- Problems to solve -
1. Name each newspaper that the Rebecca Corbett interview says she worked for during her career.
2. Find every line of the rows that holds the string "hastalıkları", and copy each such line. Case counts.

- Passage to read -

+++++

Rebecca Corbett on her role as the editor of the Weinstein story: “#MeToo is not the same thing as journalism”

The New York Times's investigations editor delivered the 2020 Reuters Memorial Lecture. Here she discusses her work
Rebecca Corbett

Photograph by Leslye Davis. / The New York Times

25th February 2020

“People would say that two women had broken the Weinstein story, but it had really been three,” wrote Jodi Kantor and Megan Twohey in She Said, the book on their award-winning investigation. The third woman is Rebecca Corbett, who leads the investigations department at The New York Times. As an editor, Corbett supervised every step of the process. She paired up Kantor and Twohey and encouraged them to keep their eyes on the bigger story. “I felt from the beginning that this should be about more than one man,” she says.

Rebecca Corbett started her career as an assistant editor at the Waterville Morning Sentinel, a small local newspaper in Maine. After working briefly in Connecticut, she joined the Baltimore Sun, where she oversaw award-winning projects and worked with a young reporter named David Simon, who went on to create The Wire. Corbett joined The New York Times’s Washington bureau in 2004 as enterprise editor. Since then, she has edited many Pulitzer Prize-winning stories, including the investigation on the secret surveillance of Americans by the NSA in 2005. 

An hour after The New York Times sent a news alert with the Weinstein verdict, I talked to Corbett on the phone. She was at her newsroom, waiting for Kantor and Twohey to gather reactions from some of their sources. Some of those women were stunned and relieved. Some were quite emotional as the whole saga came to an end.  

“A bunch of us walked over to the Metro desk when they were waiting for the actual verdict to come in,” she said. One of the city editors was editing the story from the court reporter. Another woman was writing the news alert with the verdict. Kantor and Twohey were right behind them. Corbett was sitting right next to them. “It was a pretty amazing finale to two and a half years of coverage,” she said. “For a lot of women, this is like: ‘Wow! People listened to these women.” This is a moment that really matters.’”

I asked Corbett about her role as an editor, her work on the Harvey Weinstein story, and the change in attitudes towards sexual harassment in the workplace. Our conversation has been lighted edited for clarity and length. 

Q. A recent piece from The Economist suggested that attitudes towards sexual harassment haven’t changed so much in the United States in the last couple of years. What’s been the impact of the Weinstein story?  

A. On the one hand, this was a trial about one man and his encounters with two women. It was not about anything bigger. Its symbolic importance, however, was much larger than that. 

Weinstein argued from the get-go that he was the victim of a #MeToo movement that had gone too far. His defence lawyer argued that. And many people recognized that he was not tried for a whole range of charges, that it was a narrow thing. But pursuing these cases, in particular, was risky for the prosecution. It was a watershed moment. They decided to push the boundaries a little bit here and the fact that he was in fact convicted demonstrates that when women speak out they can be heard and men can be held accountable. 

Q. How big do you think has been the broader impact of the #MeToo movement?

+++++

Entries taken from a collection:
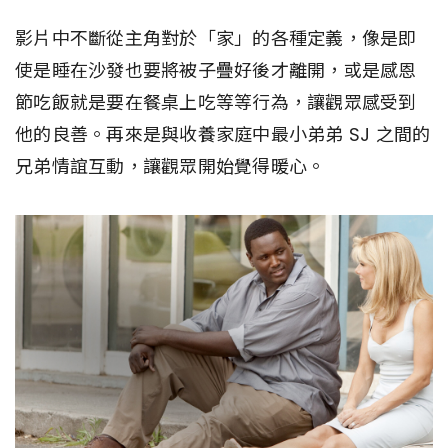
影片中不斷從主角對於「家」的各種定義，像是即
使是睡在沙發也要將被子疊好後才離開，或是感恩
節吃飯就是要在餐桌上吃等等行為，讓觀眾感受到
他的良善。再來是與收養家庭中最小弟弟 SJ 之間的
兄弟情誼互動，讓觀眾開始覺得暖心。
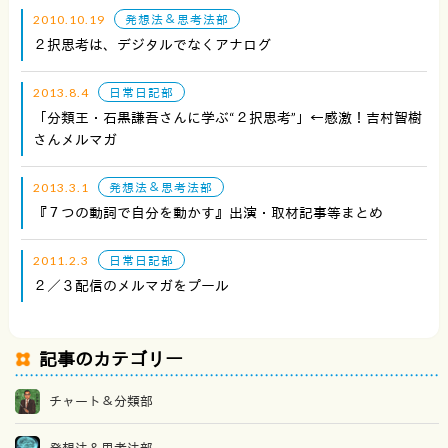
2010.10.19
発想法＆思考法部
２択思考は、デジタルでなくアナログ
2013.8.4
日常日記部
「分類王・石黒謙吾さんに学ぶ“２択思考”」←感激！吉村智樹
さんメルマガ
2013.3.1
発想法＆思考法部
『７つの動詞で自分を動かす』出演・取材記事等まとめ
2011.2.3
日常日記部
２／３配信のメルマガをプール
記事のカテゴリー
チャート＆分類部
発想法＆思考法部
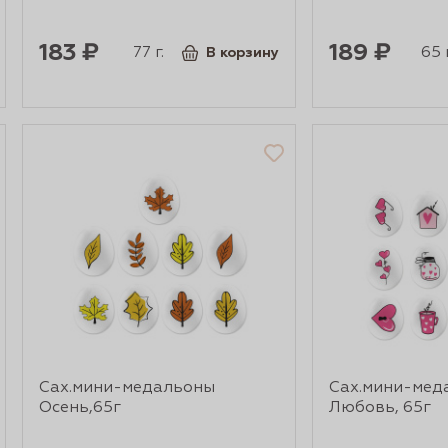
183 ₽
189 ₽
77 г.
65 г
В корзину
Сах.мини-медальоны
Сах.мини-мед
Осень,65г
Любовь, 65г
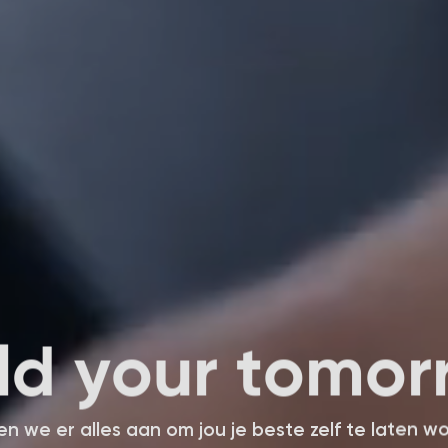
l
d
y
o
u
r
t
o
m
o
r
n we er alles aan om jou je beste zelf te laten w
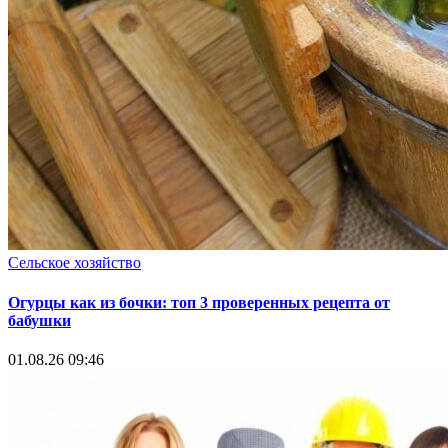
Сельское хозяйство
Огурцы как из бочки: топ 3 проверенных рецепта от
бабушки
01.08.26 09:46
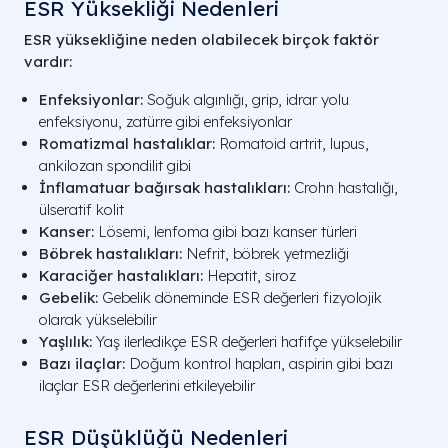
ESR Yüksekliği Nedenleri
ESR yüksekliğine neden olabilecek birçok faktör
vardır:
Enfeksiyonlar:
Soğuk algınlığı, grip, idrar yolu
enfeksiyonu, zatürre gibi enfeksiyonlar
Romatizmal hastalıklar:
Romatoid artrit, lupus,
ankilozan spondilit gibi
İnflamatuar bağırsak hastalıkları:
Crohn hastalığı,
ülseratif kolit
Kanser:
Lösemi, lenfoma gibi bazı kanser türleri
Böbrek hastalıkları:
Nefrit, böbrek yetmezliği
Karaciğer hastalıkları:
Hepatit, siroz
Gebelik:
Gebelik döneminde ESR değerleri fizyolojik
olarak yükselebilir
Yaşlılık:
Yaş ilerledikçe ESR değerleri hafifçe yükselebilir
Bazı ilaçlar:
Doğum kontrol hapları, aspirin gibi bazı
ilaçlar ESR değerlerini etkileyebilir
ESR Düşüklüğü Nedenleri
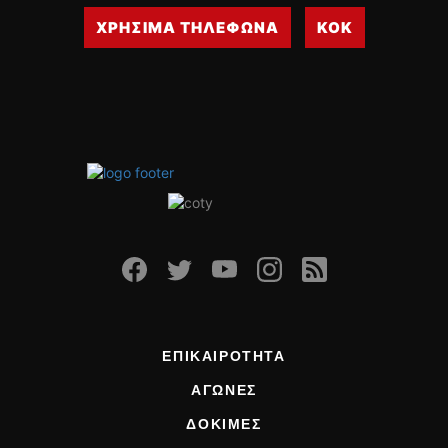
ΧΡΗΣΙΜΑ ΤΗΛΕΦΩΝΑ
ΚΟΚ
ΕΠΙΚΑΙΡΟΤΗΤΑ
ΑΓΩΝΕΣ
ΔΟΚΙΜΕΣ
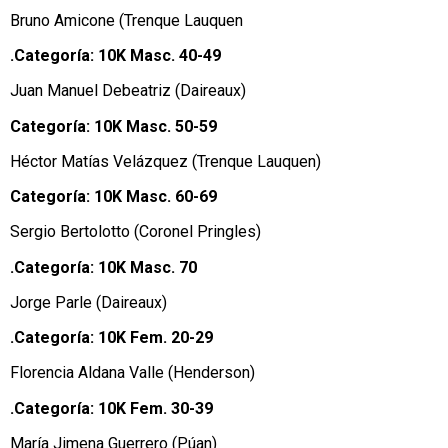
Bruno Amicone (Trenque Lauquen
.Categoría: 10K Masc. 40-49
Juan Manuel Debeatriz (Daireaux)
Categoría: 10K Masc. 50-59
Héctor Matías Velázquez (Trenque Lauquen)
Categoría: 10K Masc. 60-69
Sergio Bertolotto (Coronel Pringles)
.Categoría: 10K Masc. 70
Jorge Parle (Daireaux)
.Categoría: 10K Fem. 20-29
Florencia Aldana Valle (Henderson)
.Categoría: 10K Fem. 30-39
María Jimena Guerrero (Púan)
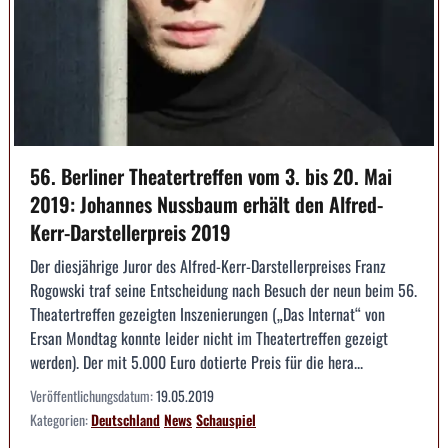
56. Berliner Theatertreffen vom 3. bis 20. Mai
2019: Johannes Nussbaum erhält den Alfred-
Kerr-Darstellerpreis 2019
Der diesjährige Juror des Alfred-Kerr-Darstellerpreises Franz
Rogowski traf seine Entscheidung nach Besuch der neun beim 56.
Theatertreffen gezeigten Inszenierungen („Das Internat“ von
Ersan Mondtag konnte leider nicht im Theatertreffen gezeigt
werden). Der mit 5.000 Euro dotierte Preis für die hera...
Veröffentlichungsdatum:
19.05.2019
Kategorien:
Deutschland
News
Schauspiel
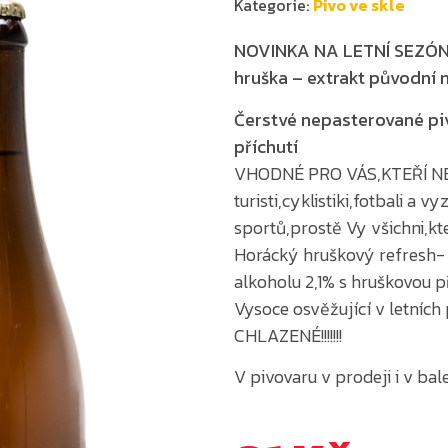
Kategorie:
Pivo ve skle
NOVINKA NA LETNÍ SEZÓN
hruška –
extrakt původní 
Čerstvé nepasterované pi
příchutí
VHODNÉ PRO VÁS,KTEŘÍ N
turisti,cyklistiki,fotbali a 
sportů,prostě Vy všichni,kt
Horácký hruškový refresh-
alkoholu 2,1% s hruškovou p
Vysoce osvěžující v letníc
CHLAZENÉ!!!!!!!
V pivovaru v prodeji i v bale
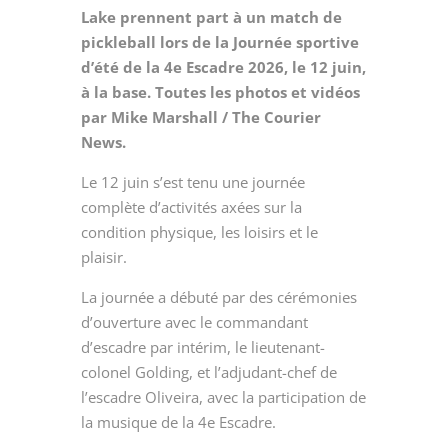
Lake prennent part à un match de
pickleball lors de la Journée sportive
d’été de la 4e Escadre 2026, le 12 juin,
à la base. Toutes les photos et vidéos
par Mike Marshall / The Courier
News.
Le 12 juin s’est tenu une journée
complète d’activités axées sur la
condition physique, les loisirs et le
plaisir.
La journée a débuté par des cérémonies
d’ouverture avec le commandant
d’escadre par intérim, le lieutenant-
colonel Golding, et l’adjudant-chef de
l’escadre Oliveira, avec la participation de
la musique de la 4e Escadre.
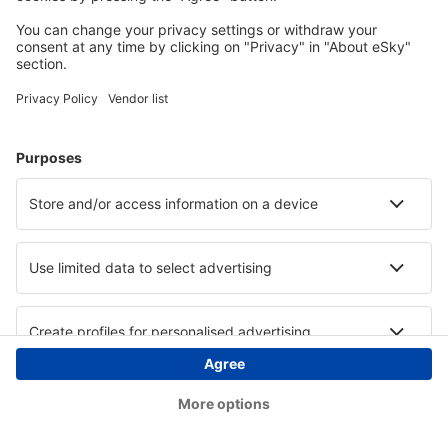
Copyright © eSky.hu Minden jog fenntartva.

+++++

- Expected responses -
1.
Waterville Morning Sentinel
Baltimore Sun
The New York Times

2.
İnflamatuar bağırsak hastalıkları:
Böbrek hastalıkları:
Karaciğer hastalıkları:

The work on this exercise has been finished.